All critical and high vulnerabilities must be remediated).

2. A set of release notes providing all relevant information regarding enhancements and bugs being deployed.

3. A test and rollback plan.

The artifacts are required as part of any change request submission to the Change Control Board (CCB) so the CCB members can make educated decisions on approvals of the changes to be deployed into the POE.

NRC DevSecOps Tools:

The following are brief descriptions of the industry leading tools the agency has adopted to support the ALM process. They will help ensure the delivery of quality work products and services in support of NRC mission requirements for application software development:

Jira (Change Management)

Jira is the Agencys official tool used for issue tracking and overall project management functions. The Jira Dashboard will act as the users central dashboard for tracking all activities in their project. Each team has an initial choice of using three standard workflows (Simple, Standard and Complex) that can be customized for specific needs or business processes. Jira has traceability to Bitbucket (Source Control) and Bamboo (Builds) to identify what code changes were made for each issue, bug, or improvement. Confluence will be used as the agencys application technical documentation repository.

Confluence (Collaboration)

Confluence is the agency ALM workspace where project teams share knowledge and collaborate on projects. It allows project teams to create, capture, and collaborate on any project or idea and provides visibility into institutional knowledge and access to the information needed Bitbucket (SCM)

Bitbucket is the agencys official source code repository tool. All production source code is required to be actively updated in these repositories as software is being developed and released to production. Bitbucket is a Git based SCM system, the most widely used standard for source control management globally. Sourcetree is the Git client that allows users to push and clone source control repositories and on developers workstations. Bitbucket provides issue, commit, and build traceability to the other ALM tools.

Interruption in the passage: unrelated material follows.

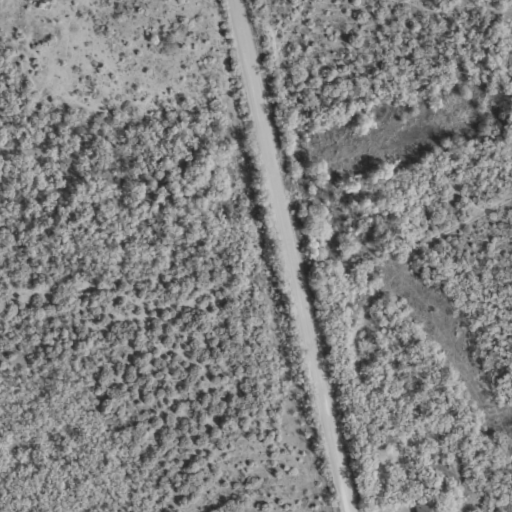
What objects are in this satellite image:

Bamboo (Build Management/CI)

Bamboo is the agencys official CI tool used to orchestrate software builds and releases across the agencys environment lifecycle. Bamboo organizes the development teams source code builds into plans. This tool orchestrates source code builds, automated testing, and deployments from a single console.

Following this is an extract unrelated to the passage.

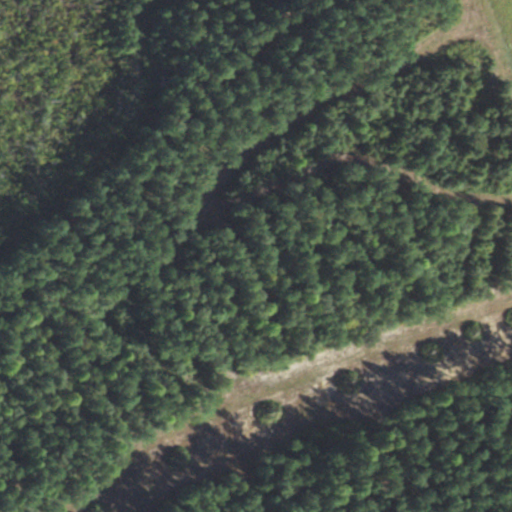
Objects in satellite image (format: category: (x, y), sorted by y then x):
road: (279, 387)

Octopus Deploy (Automated Deployment/CD)

Octopus Deploy is the agencys official CD tool orchestrating the deployments of software release artifacts across the agencys environment lifecycle. The software release lifecycle is dev (EDTE), test, User Acceptance Testing (UAT)/Pre-production (Pre-prod), then production (Prod). Each application will be broken up into components and delivered incrementally through the lifecycle.

Selenium & Ranorex (Automated Testing)

Selenium, JMeter, and Ranorex will be used to orchestrate functional and performance testing for all applications across the agency. Selenium is a browser automation tool that allows for the user to record specific functional tests for web applications. JMeter is a desktop tool that can be configured to test web applications for performance based on usage. Ranorex is a studio desktop application that can test desktop, web, and mobile applications. These tools integrate with Bamboo and Jira to allow for traceability across the entire suite of ALM tools.

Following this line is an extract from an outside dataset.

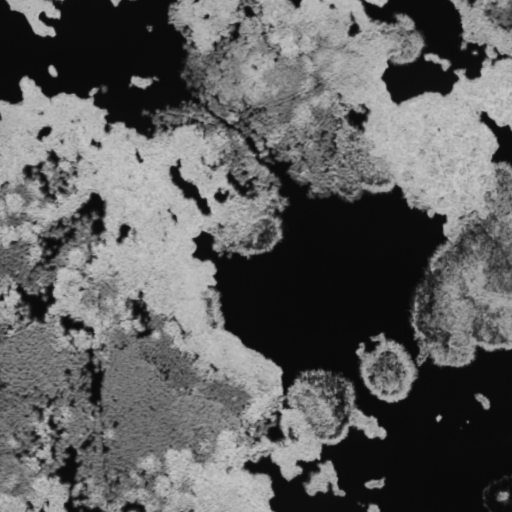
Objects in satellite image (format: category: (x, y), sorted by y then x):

Morpheus (Automated Provisioning and Configuration Management)

Morpheus is the agencys cloud governance tool used to implement Infrastructure as Code &

Compliance as Code to standardize the application servers configuration across all environments. Morpheus will orchestrate middleware installations and configuration upon instance creation in cloud-based environment.

Invicti (Web App Scanner)

Invicti is an automated, yet fully configurable, web application security scanner that enables you to scan websites, web applications, and web services, and identify security flaws. Invicti can scan all types of web applications, regardless of the platform or the language with which they are built.